Directions for this task: Show the lines below that contain the string "Clashscore".

Data extracted from a collection
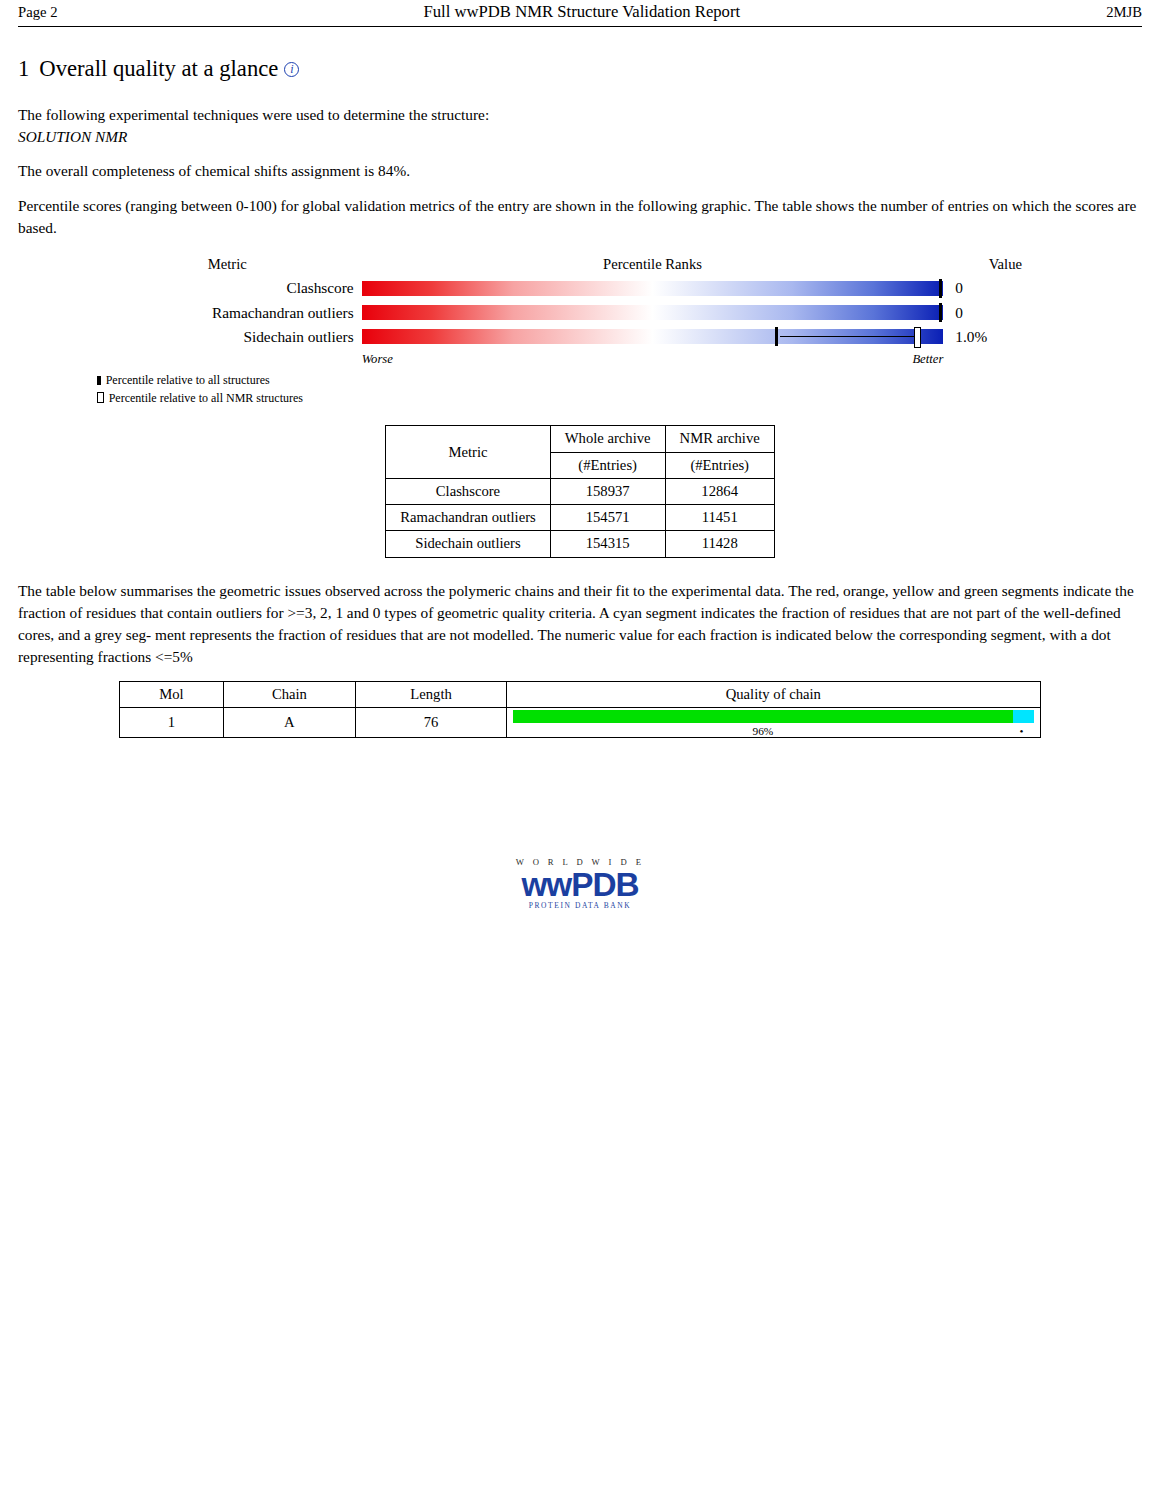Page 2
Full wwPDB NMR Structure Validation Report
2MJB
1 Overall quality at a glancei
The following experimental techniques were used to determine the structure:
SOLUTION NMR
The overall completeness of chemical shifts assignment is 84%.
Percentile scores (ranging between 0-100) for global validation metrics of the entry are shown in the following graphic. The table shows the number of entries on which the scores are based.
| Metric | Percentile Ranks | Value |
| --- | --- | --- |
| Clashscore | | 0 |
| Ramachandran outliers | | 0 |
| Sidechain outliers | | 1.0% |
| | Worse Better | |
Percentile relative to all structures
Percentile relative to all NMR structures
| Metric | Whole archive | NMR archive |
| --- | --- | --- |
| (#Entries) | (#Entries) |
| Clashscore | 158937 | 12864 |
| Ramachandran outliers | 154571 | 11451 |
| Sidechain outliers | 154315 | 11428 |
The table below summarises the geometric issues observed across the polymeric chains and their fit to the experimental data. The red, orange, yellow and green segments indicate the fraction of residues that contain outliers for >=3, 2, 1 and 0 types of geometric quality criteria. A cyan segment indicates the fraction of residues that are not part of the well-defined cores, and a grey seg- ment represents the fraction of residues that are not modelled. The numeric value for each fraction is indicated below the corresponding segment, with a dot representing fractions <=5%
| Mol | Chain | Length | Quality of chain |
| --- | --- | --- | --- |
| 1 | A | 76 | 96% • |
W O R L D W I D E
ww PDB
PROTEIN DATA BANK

---

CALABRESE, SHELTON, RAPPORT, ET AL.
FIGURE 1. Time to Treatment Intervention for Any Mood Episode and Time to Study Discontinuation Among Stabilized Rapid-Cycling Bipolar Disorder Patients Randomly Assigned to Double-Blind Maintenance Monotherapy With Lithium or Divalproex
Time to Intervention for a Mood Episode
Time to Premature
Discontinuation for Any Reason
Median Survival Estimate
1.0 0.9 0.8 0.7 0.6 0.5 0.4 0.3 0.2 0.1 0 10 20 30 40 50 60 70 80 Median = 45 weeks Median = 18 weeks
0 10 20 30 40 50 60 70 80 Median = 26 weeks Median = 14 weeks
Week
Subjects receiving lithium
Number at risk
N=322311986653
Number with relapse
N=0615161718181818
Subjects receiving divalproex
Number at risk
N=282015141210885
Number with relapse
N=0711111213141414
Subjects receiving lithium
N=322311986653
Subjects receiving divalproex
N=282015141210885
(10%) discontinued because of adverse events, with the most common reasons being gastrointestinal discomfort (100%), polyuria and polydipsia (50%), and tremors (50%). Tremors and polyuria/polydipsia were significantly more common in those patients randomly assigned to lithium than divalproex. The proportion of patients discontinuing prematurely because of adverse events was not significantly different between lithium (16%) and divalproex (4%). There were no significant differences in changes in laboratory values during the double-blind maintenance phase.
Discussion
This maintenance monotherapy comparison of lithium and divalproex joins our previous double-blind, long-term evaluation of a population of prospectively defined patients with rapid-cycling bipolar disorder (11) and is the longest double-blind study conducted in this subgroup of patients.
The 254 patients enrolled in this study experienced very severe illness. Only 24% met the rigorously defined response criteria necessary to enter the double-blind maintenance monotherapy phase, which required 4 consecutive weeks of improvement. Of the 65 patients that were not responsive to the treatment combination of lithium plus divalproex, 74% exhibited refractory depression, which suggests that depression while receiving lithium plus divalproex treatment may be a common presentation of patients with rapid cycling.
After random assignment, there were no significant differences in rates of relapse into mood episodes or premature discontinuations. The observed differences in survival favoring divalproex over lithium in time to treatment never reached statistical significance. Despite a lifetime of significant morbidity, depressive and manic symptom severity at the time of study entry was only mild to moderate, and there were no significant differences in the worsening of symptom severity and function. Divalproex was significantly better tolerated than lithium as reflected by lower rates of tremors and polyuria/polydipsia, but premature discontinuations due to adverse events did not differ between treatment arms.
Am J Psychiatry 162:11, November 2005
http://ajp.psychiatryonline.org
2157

Response to the exercise:
| Clashscore | | 0 |
| Clashscore | 158937 | 12864 |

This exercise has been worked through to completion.